§ **Task to carry out**: Going through the data below, copy out each line where the word "pinky" shows up.

Start of Source information

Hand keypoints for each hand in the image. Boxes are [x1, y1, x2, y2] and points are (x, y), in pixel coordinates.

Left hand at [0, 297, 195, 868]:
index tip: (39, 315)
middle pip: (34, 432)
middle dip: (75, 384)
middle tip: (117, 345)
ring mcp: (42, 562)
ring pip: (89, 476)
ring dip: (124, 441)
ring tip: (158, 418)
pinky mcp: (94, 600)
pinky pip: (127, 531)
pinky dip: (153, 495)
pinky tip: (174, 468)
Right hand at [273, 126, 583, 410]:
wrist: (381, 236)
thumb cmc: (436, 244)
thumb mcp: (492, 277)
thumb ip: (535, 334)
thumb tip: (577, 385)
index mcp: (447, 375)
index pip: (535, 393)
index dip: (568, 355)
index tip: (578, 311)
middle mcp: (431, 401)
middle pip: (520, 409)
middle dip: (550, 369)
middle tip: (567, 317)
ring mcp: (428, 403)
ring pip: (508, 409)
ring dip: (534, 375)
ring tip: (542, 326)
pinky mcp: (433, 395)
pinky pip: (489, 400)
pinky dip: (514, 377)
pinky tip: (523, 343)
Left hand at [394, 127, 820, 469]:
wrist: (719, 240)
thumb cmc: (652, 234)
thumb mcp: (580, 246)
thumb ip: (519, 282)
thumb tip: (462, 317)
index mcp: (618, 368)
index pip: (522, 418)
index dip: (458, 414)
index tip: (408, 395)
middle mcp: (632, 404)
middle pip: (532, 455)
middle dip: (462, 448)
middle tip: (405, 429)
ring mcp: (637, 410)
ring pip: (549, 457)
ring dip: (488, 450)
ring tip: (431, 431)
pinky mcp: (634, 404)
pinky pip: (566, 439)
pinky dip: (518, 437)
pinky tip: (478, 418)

End of Source information

§ **Output for this exercise**:
pinky mcp: (94, 600)
pinky pip: (127, 531)
pinky dip: (153, 495)
pinky tip: (174, 468)
pinky mcp: (433, 395)
pinky pip: (489, 400)
pinky dip: (514, 377)
pinky tip: (523, 343)
pinky mcp: (634, 404)
pinky pip: (566, 439)
pinky dip: (518, 437)
pinky tip: (478, 418)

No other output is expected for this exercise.